_WORK INSTRUCTIONS_:
Look for the string "Yeşi" in the listing below and copy every line in which it appears.

#####

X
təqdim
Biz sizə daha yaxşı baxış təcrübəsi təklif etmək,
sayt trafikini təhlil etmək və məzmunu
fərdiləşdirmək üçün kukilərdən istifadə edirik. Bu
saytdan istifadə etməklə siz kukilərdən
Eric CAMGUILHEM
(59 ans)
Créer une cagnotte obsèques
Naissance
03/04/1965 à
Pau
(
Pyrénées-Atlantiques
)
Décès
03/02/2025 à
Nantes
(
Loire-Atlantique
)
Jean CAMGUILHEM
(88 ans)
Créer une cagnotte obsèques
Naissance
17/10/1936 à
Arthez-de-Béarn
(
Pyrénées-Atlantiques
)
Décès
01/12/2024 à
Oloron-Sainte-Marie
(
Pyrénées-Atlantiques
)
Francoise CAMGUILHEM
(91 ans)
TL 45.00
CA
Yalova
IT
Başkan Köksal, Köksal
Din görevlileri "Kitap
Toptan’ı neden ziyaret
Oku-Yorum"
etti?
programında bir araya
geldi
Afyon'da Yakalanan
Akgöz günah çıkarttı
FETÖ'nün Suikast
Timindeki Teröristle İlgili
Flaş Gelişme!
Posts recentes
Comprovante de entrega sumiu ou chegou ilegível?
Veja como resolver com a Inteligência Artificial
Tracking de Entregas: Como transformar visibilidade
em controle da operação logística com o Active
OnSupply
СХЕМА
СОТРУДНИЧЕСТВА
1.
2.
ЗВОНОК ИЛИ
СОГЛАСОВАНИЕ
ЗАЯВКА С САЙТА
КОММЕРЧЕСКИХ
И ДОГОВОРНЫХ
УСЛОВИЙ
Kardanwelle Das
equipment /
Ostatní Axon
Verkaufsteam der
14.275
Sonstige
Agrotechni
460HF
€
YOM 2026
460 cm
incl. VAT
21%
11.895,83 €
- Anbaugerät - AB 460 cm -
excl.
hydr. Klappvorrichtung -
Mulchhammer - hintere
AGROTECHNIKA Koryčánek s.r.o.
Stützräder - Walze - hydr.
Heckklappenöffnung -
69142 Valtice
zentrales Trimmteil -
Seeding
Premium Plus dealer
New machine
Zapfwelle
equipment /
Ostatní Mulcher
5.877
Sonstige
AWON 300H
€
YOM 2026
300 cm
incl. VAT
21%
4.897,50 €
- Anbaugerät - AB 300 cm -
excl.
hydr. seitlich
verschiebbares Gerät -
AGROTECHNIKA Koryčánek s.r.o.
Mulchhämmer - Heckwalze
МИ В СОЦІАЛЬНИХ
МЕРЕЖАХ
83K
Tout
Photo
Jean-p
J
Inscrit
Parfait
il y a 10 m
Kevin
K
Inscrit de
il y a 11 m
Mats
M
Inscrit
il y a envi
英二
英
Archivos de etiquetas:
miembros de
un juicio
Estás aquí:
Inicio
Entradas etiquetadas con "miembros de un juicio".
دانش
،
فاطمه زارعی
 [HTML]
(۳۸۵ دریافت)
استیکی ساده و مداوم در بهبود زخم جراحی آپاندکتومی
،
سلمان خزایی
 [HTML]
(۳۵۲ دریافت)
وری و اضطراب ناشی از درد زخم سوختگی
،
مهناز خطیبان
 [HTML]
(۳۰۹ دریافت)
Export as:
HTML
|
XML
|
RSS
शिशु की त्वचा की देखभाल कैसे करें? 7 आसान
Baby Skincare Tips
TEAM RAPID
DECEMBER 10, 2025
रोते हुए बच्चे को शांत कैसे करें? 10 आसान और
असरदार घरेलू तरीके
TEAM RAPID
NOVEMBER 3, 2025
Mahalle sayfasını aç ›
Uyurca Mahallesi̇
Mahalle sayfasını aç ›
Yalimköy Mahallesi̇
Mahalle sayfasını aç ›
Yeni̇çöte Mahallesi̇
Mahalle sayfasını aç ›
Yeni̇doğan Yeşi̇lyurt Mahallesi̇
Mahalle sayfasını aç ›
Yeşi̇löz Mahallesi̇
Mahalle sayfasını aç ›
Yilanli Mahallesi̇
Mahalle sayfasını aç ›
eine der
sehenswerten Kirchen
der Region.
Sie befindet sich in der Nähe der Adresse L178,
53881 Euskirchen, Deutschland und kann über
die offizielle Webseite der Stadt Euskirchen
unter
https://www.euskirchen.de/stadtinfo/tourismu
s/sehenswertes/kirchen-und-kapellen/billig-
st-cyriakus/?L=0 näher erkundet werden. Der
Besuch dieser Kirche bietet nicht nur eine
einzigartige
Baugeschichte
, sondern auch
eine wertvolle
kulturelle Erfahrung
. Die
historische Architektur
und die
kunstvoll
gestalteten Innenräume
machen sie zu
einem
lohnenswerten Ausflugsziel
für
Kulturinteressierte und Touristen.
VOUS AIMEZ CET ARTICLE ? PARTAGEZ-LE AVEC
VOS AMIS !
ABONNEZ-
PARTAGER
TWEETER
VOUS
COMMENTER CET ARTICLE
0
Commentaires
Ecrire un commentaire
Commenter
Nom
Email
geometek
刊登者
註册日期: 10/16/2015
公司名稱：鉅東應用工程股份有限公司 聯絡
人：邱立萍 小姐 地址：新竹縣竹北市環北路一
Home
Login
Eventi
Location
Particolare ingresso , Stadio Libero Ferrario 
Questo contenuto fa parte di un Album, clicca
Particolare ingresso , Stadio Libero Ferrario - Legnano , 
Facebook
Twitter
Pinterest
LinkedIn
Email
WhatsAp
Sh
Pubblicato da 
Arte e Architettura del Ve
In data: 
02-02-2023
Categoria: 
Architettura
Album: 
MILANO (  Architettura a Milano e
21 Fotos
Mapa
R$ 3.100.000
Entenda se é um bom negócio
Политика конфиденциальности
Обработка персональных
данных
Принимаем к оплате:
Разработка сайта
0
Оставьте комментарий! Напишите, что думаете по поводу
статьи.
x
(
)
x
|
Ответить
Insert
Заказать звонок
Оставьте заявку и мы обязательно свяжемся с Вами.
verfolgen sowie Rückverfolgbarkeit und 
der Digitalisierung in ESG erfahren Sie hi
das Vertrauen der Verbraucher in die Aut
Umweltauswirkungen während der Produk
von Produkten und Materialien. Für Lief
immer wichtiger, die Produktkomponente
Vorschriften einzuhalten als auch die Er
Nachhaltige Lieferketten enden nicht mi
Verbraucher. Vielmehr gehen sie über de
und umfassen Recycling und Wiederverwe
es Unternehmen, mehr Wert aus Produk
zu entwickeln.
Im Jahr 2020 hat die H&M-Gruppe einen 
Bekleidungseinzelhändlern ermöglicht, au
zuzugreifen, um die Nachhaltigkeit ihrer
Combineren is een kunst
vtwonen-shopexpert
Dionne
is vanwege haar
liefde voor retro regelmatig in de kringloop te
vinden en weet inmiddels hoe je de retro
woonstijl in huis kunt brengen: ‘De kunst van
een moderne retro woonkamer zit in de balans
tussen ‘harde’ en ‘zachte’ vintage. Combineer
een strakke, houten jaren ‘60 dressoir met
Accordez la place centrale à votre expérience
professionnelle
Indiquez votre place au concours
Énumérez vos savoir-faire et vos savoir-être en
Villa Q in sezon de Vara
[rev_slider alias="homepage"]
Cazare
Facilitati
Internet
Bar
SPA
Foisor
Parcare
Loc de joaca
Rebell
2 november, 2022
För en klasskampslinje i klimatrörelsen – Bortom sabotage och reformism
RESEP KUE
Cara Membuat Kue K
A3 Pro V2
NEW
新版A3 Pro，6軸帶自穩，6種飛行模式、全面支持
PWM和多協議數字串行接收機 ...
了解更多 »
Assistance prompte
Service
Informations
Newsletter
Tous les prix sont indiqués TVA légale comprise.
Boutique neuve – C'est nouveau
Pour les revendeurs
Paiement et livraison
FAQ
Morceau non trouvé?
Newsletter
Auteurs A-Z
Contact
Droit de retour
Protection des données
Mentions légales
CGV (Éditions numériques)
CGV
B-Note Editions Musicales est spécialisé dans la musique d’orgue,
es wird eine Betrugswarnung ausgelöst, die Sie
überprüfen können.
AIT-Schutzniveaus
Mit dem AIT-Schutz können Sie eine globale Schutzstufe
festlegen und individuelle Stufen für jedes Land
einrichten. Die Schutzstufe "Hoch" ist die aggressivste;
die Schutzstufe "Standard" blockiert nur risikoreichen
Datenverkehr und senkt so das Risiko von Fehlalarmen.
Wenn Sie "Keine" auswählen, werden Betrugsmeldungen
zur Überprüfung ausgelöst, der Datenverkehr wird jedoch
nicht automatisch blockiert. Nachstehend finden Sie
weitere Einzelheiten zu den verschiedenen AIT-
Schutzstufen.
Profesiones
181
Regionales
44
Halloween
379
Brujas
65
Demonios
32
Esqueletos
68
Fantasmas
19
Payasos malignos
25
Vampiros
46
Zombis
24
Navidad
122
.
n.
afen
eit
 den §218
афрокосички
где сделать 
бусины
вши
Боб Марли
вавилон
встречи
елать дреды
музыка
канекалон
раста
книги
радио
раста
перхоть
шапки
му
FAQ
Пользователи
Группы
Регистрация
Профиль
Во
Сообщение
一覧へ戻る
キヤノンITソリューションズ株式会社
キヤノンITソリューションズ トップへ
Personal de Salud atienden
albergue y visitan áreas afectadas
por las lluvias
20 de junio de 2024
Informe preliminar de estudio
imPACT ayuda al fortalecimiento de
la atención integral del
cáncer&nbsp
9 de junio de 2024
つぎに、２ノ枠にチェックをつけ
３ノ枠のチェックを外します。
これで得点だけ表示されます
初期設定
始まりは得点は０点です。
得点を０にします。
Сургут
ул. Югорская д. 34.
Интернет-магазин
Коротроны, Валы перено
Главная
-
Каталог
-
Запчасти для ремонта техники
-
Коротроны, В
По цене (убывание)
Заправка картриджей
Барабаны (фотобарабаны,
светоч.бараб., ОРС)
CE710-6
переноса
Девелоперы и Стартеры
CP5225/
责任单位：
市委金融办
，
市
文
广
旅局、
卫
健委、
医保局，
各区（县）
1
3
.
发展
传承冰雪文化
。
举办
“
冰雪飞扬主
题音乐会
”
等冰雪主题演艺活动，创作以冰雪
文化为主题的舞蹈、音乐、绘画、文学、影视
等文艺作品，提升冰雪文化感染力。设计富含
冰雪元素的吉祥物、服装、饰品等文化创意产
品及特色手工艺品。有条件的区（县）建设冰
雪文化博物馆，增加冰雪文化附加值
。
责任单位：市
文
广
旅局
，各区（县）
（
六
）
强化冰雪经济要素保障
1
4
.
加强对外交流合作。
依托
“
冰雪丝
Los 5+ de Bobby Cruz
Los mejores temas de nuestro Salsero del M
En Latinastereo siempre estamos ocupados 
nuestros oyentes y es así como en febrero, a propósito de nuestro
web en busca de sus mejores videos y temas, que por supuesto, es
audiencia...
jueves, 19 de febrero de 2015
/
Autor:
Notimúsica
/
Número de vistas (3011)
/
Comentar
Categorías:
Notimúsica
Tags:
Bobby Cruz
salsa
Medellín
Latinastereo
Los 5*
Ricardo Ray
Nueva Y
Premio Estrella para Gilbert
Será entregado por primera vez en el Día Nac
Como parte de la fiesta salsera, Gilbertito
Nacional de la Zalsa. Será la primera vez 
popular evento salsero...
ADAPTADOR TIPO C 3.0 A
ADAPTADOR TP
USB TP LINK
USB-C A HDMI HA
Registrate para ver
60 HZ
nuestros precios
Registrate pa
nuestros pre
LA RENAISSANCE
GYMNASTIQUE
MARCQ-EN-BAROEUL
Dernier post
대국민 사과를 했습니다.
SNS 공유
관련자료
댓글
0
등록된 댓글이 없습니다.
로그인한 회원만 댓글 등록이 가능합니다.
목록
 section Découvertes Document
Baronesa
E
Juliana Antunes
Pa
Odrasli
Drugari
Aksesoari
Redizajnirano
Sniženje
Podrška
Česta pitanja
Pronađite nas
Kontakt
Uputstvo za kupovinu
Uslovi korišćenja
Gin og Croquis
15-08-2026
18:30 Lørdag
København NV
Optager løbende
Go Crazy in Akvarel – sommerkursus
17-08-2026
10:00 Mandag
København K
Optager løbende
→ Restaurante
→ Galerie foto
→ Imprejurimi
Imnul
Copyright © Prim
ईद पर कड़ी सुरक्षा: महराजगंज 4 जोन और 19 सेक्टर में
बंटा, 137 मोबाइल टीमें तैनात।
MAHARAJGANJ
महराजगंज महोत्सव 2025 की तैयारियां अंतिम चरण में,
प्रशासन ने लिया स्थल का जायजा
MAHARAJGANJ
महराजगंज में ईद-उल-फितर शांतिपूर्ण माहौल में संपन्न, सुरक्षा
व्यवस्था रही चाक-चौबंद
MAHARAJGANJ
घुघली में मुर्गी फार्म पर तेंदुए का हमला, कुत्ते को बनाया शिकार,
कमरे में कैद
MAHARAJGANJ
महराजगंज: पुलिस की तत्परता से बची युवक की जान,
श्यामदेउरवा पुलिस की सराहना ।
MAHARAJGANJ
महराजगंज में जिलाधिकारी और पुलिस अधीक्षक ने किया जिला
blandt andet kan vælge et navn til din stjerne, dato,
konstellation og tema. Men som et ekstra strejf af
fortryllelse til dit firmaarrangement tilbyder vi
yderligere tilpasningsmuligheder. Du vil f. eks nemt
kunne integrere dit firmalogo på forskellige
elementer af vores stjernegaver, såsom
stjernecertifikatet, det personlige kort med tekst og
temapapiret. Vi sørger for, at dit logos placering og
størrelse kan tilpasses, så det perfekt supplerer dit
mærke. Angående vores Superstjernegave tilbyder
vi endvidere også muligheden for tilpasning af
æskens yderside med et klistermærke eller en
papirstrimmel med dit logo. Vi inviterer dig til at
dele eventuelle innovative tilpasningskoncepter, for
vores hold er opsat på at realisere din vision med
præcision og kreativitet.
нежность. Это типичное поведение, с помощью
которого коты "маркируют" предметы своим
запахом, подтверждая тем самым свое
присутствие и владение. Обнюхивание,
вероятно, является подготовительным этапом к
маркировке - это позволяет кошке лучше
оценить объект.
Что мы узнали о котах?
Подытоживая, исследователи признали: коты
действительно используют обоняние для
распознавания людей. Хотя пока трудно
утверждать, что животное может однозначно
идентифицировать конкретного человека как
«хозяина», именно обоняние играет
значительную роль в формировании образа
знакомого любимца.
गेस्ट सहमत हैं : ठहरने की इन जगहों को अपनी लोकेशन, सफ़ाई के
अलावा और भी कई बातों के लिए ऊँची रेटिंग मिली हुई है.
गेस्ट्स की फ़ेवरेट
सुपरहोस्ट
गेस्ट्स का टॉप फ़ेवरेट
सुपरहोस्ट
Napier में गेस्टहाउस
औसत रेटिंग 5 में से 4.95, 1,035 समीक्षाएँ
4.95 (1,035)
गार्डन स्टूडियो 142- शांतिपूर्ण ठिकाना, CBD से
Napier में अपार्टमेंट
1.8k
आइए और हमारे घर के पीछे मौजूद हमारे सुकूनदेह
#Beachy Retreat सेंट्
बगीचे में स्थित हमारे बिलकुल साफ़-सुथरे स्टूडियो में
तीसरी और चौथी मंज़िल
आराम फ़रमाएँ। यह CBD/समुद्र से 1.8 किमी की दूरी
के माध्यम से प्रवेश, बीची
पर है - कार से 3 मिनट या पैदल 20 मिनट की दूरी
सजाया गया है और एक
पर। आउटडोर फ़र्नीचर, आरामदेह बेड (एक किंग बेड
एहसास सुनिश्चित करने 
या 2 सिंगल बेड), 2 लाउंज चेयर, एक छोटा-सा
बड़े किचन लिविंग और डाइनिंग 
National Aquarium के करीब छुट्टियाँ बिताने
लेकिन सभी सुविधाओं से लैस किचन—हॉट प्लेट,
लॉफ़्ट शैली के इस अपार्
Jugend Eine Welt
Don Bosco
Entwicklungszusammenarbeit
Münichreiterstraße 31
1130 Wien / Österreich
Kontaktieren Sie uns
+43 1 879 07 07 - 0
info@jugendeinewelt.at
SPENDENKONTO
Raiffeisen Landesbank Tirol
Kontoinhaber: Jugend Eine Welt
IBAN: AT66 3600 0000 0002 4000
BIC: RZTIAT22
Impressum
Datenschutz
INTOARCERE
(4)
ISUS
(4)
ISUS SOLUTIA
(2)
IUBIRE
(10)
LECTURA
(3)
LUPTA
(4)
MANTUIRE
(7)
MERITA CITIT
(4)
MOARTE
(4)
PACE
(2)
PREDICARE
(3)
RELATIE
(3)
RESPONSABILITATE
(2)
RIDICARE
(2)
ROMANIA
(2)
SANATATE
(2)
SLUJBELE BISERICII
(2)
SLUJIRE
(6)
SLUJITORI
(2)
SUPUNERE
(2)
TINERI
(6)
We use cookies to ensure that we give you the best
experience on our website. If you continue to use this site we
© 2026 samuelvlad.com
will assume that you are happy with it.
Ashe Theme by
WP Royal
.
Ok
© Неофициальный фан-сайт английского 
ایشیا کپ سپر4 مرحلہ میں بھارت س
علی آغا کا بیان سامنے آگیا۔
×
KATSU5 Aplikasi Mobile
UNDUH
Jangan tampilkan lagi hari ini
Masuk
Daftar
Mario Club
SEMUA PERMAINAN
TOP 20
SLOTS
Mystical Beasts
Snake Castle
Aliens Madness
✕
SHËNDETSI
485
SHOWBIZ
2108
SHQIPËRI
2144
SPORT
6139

#####

_SOLUTION FOR THIS TASK_:
Yeni̇doğan Yeşi̇lyurt Mahallesi̇
Yeşi̇löz Mahallesi̇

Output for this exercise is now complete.